New facility to detect millions of new solar system objects, say NI-led astronomers
The brand new facility at NSF–DOE Vera C. Rubin Observatory in Chile will revolutionise the world's knowledge of the solar system's 'small bodies': asteroids, comets and other minor planets.
At the heart of the Rubin Observatory is the fastest moving telescope equipped with the world's largest digital camera.
A single image from the telescope covers a patch of sky roughly 45 times the area of the full moon.
This 'wide-fast-deep' system will spend the next ten years observing the night sky to produce the Legacy Survey of Space and Time (LSST).

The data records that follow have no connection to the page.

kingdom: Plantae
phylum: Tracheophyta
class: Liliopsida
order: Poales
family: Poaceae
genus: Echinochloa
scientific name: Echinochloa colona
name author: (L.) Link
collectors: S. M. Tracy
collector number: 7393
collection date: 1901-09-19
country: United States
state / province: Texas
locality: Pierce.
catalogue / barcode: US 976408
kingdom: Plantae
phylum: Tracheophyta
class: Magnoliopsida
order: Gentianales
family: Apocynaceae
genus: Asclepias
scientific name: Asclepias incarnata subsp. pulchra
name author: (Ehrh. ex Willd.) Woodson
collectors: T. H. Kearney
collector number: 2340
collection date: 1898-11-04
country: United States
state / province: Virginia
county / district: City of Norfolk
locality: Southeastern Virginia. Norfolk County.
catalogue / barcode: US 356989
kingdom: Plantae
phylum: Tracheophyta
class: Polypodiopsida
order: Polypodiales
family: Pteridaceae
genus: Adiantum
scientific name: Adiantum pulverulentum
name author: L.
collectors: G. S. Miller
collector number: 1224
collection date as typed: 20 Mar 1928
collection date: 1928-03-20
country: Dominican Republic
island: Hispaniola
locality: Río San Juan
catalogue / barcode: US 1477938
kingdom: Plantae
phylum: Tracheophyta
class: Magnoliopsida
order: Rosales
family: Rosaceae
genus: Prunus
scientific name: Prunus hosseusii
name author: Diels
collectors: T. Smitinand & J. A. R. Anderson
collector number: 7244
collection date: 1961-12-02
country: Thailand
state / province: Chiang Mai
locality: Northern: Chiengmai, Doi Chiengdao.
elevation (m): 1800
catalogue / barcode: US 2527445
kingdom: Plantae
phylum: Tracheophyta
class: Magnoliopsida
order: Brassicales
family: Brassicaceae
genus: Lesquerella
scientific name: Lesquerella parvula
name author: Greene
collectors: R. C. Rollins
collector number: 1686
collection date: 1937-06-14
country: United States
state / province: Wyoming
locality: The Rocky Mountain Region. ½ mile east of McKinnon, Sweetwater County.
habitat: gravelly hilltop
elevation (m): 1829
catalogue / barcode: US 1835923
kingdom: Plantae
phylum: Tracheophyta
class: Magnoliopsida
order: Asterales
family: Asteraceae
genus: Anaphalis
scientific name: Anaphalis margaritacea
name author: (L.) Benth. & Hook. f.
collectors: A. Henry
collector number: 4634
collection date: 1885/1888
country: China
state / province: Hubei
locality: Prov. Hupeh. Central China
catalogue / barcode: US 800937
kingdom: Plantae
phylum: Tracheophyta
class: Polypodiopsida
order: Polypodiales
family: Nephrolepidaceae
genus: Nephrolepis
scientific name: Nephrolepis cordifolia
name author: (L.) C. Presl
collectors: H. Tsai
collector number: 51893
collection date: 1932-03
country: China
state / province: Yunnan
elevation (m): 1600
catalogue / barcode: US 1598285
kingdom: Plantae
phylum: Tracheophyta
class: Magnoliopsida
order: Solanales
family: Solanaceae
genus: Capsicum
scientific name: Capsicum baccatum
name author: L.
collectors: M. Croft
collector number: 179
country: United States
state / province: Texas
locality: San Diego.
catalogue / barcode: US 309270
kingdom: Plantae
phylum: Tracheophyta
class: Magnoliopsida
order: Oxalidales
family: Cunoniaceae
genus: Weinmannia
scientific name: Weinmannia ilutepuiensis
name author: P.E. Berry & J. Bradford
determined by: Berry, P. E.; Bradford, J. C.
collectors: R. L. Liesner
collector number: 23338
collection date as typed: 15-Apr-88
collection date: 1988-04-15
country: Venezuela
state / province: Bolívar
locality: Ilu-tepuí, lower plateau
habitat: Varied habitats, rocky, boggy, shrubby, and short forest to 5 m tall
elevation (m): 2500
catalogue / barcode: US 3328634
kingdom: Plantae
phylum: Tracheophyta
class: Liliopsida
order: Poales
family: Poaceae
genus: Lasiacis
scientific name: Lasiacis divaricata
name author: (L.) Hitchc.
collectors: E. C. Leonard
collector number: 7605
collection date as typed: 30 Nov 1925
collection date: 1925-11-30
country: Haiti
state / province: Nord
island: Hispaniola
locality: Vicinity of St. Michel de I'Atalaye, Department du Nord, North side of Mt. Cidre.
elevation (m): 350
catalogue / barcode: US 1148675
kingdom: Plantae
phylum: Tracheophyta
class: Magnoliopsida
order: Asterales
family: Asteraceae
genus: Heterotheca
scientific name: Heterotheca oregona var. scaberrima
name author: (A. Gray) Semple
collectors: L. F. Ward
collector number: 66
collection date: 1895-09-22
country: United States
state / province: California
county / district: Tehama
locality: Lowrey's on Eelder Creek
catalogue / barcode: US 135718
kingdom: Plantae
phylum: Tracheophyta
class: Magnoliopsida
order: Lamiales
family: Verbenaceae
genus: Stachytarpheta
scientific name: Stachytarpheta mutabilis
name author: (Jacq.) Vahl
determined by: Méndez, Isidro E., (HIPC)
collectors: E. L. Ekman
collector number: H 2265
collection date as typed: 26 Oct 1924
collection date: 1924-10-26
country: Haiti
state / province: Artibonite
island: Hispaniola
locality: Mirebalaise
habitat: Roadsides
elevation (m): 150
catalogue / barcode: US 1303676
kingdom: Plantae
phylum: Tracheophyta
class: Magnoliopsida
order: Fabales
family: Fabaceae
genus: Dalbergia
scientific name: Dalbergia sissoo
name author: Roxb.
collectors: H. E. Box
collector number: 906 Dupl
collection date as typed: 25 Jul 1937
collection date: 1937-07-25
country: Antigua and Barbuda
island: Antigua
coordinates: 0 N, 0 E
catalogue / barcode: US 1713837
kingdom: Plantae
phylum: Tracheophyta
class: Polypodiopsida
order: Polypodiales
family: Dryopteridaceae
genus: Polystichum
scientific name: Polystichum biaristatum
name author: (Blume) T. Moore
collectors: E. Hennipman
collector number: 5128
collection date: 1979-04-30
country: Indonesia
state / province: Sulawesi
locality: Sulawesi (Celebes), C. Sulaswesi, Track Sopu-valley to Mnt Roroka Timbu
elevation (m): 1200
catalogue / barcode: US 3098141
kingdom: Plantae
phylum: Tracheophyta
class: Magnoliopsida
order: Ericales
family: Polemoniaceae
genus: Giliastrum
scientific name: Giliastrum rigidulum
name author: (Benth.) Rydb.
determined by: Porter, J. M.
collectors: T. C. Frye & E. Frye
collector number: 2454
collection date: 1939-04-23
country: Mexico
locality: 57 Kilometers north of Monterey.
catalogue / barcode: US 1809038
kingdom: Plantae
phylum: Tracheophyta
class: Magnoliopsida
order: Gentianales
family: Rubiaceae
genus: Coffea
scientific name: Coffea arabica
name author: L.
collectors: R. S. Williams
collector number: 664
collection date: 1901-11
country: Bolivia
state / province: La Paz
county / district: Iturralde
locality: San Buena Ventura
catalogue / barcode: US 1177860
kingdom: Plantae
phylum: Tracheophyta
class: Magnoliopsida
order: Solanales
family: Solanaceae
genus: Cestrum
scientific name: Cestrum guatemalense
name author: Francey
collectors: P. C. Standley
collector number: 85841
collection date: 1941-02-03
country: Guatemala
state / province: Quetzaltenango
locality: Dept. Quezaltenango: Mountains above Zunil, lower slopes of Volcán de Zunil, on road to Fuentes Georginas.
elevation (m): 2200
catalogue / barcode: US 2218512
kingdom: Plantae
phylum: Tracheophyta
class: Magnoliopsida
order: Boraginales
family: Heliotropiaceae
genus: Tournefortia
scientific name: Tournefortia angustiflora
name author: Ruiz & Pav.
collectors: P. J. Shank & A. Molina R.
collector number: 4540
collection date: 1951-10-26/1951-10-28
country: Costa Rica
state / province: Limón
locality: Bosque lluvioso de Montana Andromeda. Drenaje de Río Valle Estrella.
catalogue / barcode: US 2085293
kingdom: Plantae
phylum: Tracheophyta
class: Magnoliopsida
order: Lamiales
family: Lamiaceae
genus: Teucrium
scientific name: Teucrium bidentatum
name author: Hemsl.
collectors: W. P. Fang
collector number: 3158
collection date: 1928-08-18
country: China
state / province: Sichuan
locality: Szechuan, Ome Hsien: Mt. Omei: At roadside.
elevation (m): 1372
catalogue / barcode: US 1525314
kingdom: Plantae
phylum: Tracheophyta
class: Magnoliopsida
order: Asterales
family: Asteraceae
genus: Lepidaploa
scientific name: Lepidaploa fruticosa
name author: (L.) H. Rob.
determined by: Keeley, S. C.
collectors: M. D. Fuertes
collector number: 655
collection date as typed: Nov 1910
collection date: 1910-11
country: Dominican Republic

Astronomers say the system will provide unprecedented time-lapse footage of the cosmos and a powerful dataset with which to map the solar system.
New open-source software has also been created to predict what discoveries are likely to be made, with a series of papers describing the software soon to be published by The Astronomical Journal.
The group of astronomers has been led by Dr Meg Schwamb of Queen's University Belfast's School of Mathematics and Physics.
Dr Schwamb said the world's knowledge of what objects fill the Earth's solar system 'is about to expand exponentially and rapidly'.
QUB PhD student Joe Murtagh is one of the lead authors of the prediction studies and among those whose papers have been submitted to the Astronomical Journal.
He said: 'It's very exciting – we expect that millions of new solar system objects will be detected and most of these will be picked up in the first few years of sky survey.'
"With the LSST catalogue of solar system objects, our work shows that it will be like going from black-and-white television to brilliant colour.'
Beyond just finding these new small bodies, Rubin Observatory will observe them multiple times in different optical filters, revealing their surface colours. Past solar system surveys, typically observed only in a single filter.
To forecast which small bodies will be discovered, the team built Sorcha, the first end-to-end simulator that ingests Rubin's planned observing schedule.
It applies assumptions on how Rubin Observatory observes and detects astronomical sources in its images with the best model of what the solar system and its small body reservoirs look like today.
The team's simulations show that Rubin will map 127,000 near-Earth objects such as asteroids and comets whose orbits cross or approach the planet.
It will also study over five million main-belt asteroids and 109,000 Jupiter Trojans, bodies which share Jupiter's orbit at stable 'Lagrange' points.
Some 37,000 trans-Neptunian objects, which are residents of the distant Kuiper Belt, will also be mapped, along with around 1,500 to 2,000 Centaurs.
The Sorcha code is open-source and freely available with the simulated catalogues, animations, and pre-prints of the papers publicly available at https://sorcha.space.
News Catch Up - Tuesday 3 June
By making these resources available, the Sorcha team has enabled researchers worldwide to refine their tools and be ready for the flood of LSST data that Rubin will generate, advancing the understanding of the small bodies that illuminate the solar system like never before.
Rubin Observatory is scheduled to unveil its first spectacular imagery at its 'First Look' event on June 23, offering the world an early glimpse of the survey's power. Full science operations are slated to begin later this year.